━━ EXCERPTED TEXT ━━

Why Do Different Scientists Interpret Reality Differently?

It is generally assumed that well-educated people who dedicate their professional lives to the scientific study of nature are able to approach their subjects with a dispassionate attitude.1 Using sophisticated equipment, they make careful observations, conduct experiments, develop hypotheses, propose theories, and arrive at objective conclusions in their respective areas of expertise. . .

Humberto Rasi is an associate director in the Education department at the General Conference of Seventh-day Adventists.

It is generally assumed that well-educated people who dedicate their professional lives to the scientific study of nature are able to approach their subjects with a dispassionate attitude.1 Using sophisticated equipment, they make careful observations, conduct experiments, develop hypotheses, propose theories, and arrive at objective conclusions in their respective areas of expertise.

Nevertheless, scientists applying the scientific method while using similar equipment to study the same aspect of nature can and do arrive at different conclusions. Why does this occur? The answer to this question can be found at three levels.

Differences in interpretation

Some of the common reasons for which scientists reach different conclusions in their research include factors such as the size and reliability of the sample data gathered, the adequacy of design in the experiments conducted, the precision of the equipment used, or simply human error. These factors can usually be remedied as other scientists learn of the results, review the procedures, data, and findings, then attempt to replicate the observations or experiments, and finally determine which of the conclusions or discoveries is favored by the weight of the evidence. In March 1989, two established electrochemists— Martin Fleischmann and Stanley Pons—announced they had produced nuclear fusion at room temperature using heavy water and a palladium electrode. The reaction of the international scientific community was immediate, because the financial implications of producing energy at a very low cost are enormous. During the following years, similar experiments were conducted in many countries, conferences on the topic were convened, and well-funded research centers were established. However, most scientists have been unable to reproduce the original results and, as a result, have reached the conclusion that the evidence does not support the original claim.2

Different paradigms

A deeper reason for disagreement among scientists on a particular issue may be differing scientific paradigms, a concept proposed by Thomas S. Kuhn.3 In his view, science is not an empirically autonomous and objective endeavor, but a collective activity influenced by social and historical factors. During periods of “normal science,” he argued, the scientific community operates on a generally accepted model or paradigm. However, results that do not fit within those understandings gradually build up until a “paradigm shift” occurs. At that point, a new consensus and paradigm provide a new set of assumptions that serve as the basis for doing science. Kuhn provides the example of the paradigm shift that occurred when the Ptolemaic geocentric view of the universe was replaced by Copernicus’ heliocentric model of the solar system.

━━━
━━ INFORMATION SUPPLIED ━━

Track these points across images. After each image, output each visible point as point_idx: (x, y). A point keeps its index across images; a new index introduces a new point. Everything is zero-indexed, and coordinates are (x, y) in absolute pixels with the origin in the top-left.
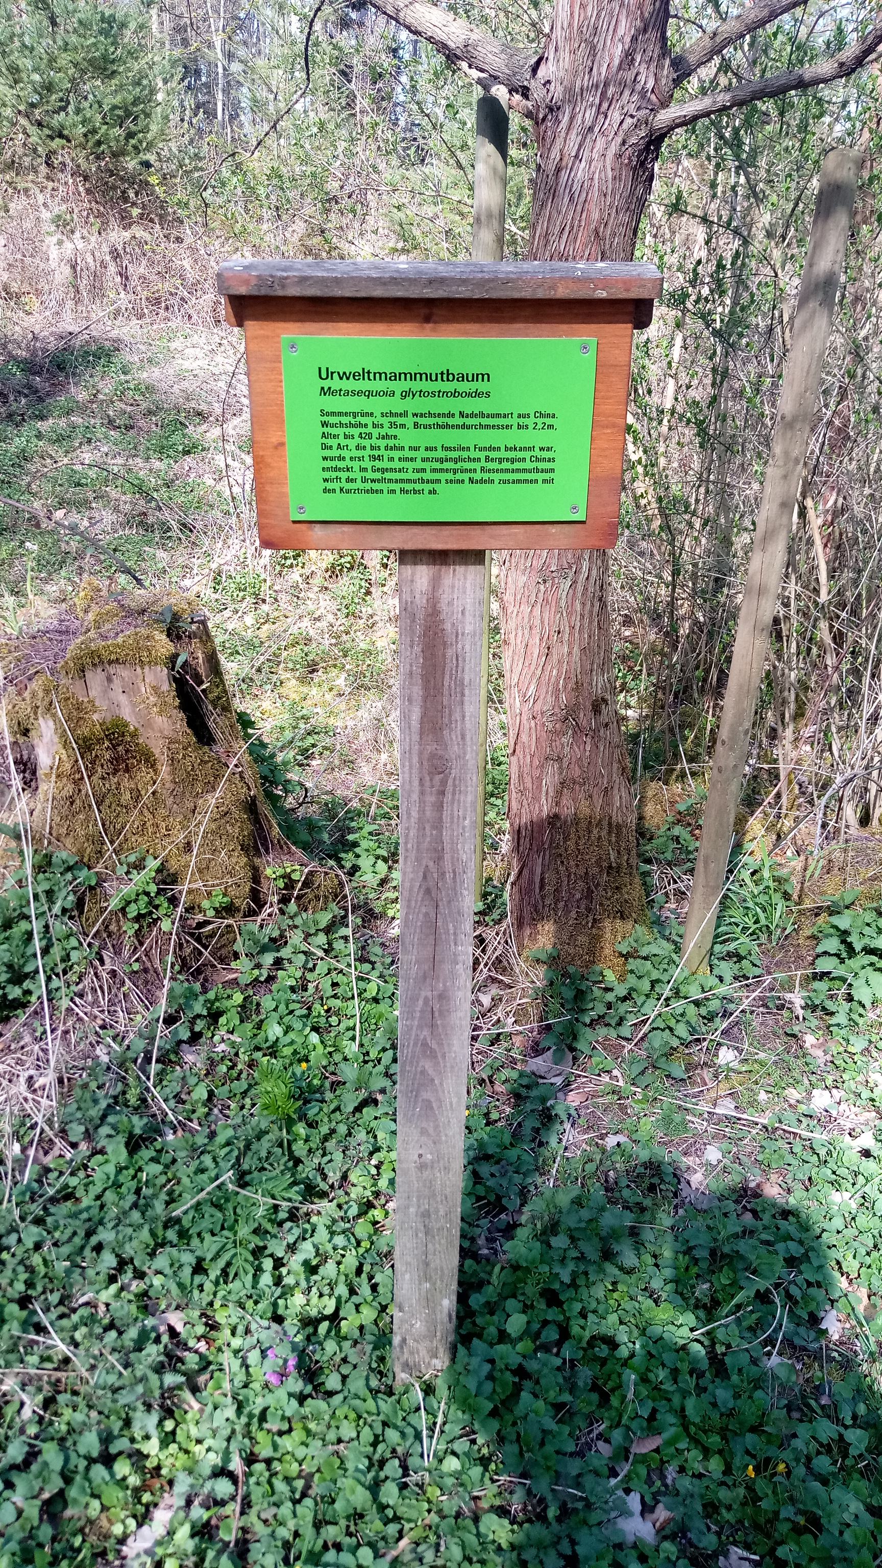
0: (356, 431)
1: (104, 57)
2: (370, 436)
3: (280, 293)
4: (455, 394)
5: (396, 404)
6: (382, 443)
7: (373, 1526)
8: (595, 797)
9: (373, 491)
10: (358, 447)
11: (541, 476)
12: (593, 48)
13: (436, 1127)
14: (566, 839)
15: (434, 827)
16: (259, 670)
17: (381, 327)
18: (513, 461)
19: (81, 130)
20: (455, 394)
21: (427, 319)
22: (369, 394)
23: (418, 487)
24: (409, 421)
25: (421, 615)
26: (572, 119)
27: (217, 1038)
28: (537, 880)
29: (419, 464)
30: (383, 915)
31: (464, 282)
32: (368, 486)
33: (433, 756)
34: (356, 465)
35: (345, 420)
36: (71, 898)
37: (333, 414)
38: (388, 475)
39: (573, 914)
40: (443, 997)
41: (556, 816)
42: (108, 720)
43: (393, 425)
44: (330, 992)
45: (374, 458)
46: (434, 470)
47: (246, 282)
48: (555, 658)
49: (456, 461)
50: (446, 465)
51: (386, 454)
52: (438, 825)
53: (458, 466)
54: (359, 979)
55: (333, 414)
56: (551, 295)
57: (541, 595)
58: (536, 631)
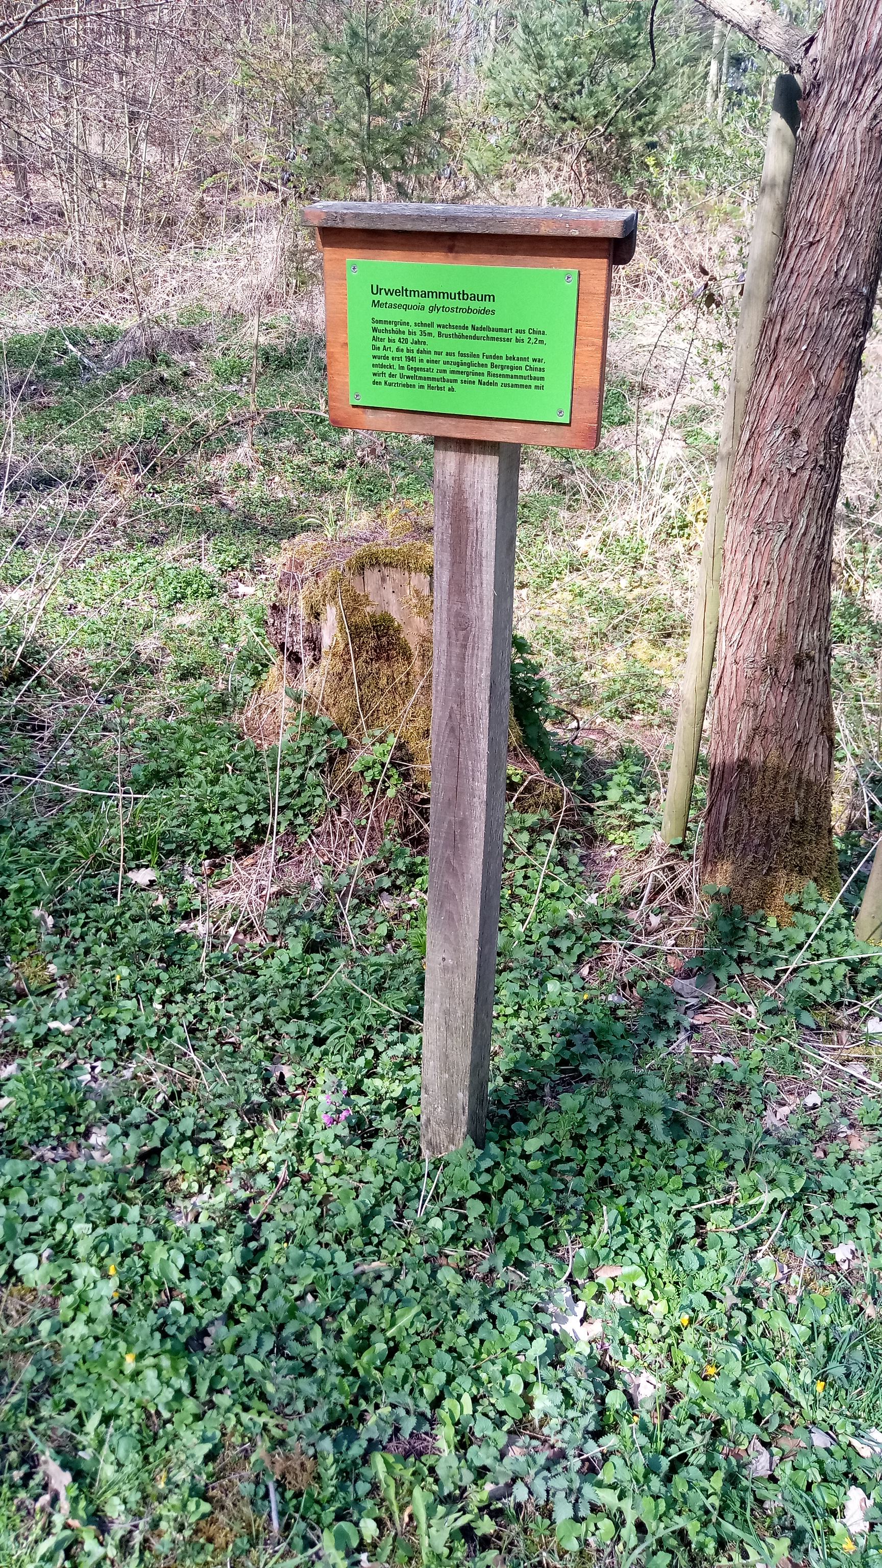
0: (396, 337)
1: (626, 42)
2: (406, 341)
3: (341, 225)
4: (468, 310)
5: (425, 317)
6: (415, 347)
7: (356, 1243)
8: (787, 749)
9: (408, 386)
10: (398, 350)
11: (533, 383)
12: (855, 27)
13: (456, 936)
14: (752, 784)
15: (458, 676)
16: (614, 628)
17: (417, 255)
18: (512, 368)
19: (593, 112)
20: (468, 310)
21: (451, 249)
22: (406, 307)
23: (441, 384)
24: (435, 330)
25: (450, 493)
26: (830, 93)
27: (412, 894)
28: (723, 819)
29: (441, 366)
30: (604, 838)
31: (471, 220)
32: (405, 381)
33: (458, 614)
34: (396, 363)
35: (389, 327)
36: (324, 755)
37: (380, 322)
38: (419, 374)
39: (750, 858)
40: (463, 823)
41: (746, 761)
42: (378, 614)
43: (423, 333)
44: (520, 881)
45: (409, 359)
46: (452, 372)
47: (319, 217)
48: (761, 607)
49: (469, 365)
50: (461, 369)
51: (418, 356)
52: (461, 673)
53: (471, 369)
54: (547, 876)
55: (380, 322)
56: (535, 232)
57: (754, 545)
58: (747, 579)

━━━

• _TASKS TO CARRY OUT_
**A.** In the article on why scientists interpret reality differently, what did Martin Fleischmann and Stanley Pons announce in March 1989?
**B.** Rewrite the passage of the article on why scientists interpret reality differently starting at "Why Do Different" and ending at "of Seventh-day Adventists.", with "dispassionate" replaced by "impartial".
**C.** Name every common reason the article on why scientists interpret reality differently gives for scientists reaching different conclusions in their research.

• _CORRECT ANSWERS_
**A.** They announced that they had produced nuclear fusion at room temperature using heavy water and a palladium electrode.

**B.**
Why Do Different Scientists Interpret Reality Differently?

It is generally assumed that well-educated people who dedicate their professional lives to the scientific study of nature are able to approach their subjects with a impartial attitude.1 Using sophisticated equipment, they make careful observations, conduct experiments, develop hypotheses, propose theories, and arrive at objective conclusions in their respective areas of expertise. . .

Humberto Rasi is an associate director in the Education department at the General Conference of Seventh-day Adventists.

**C.**
- The size and reliability of the sample data gathered
- The adequacy of design in the experiments conducted
- The precision of the equipment used
- Human error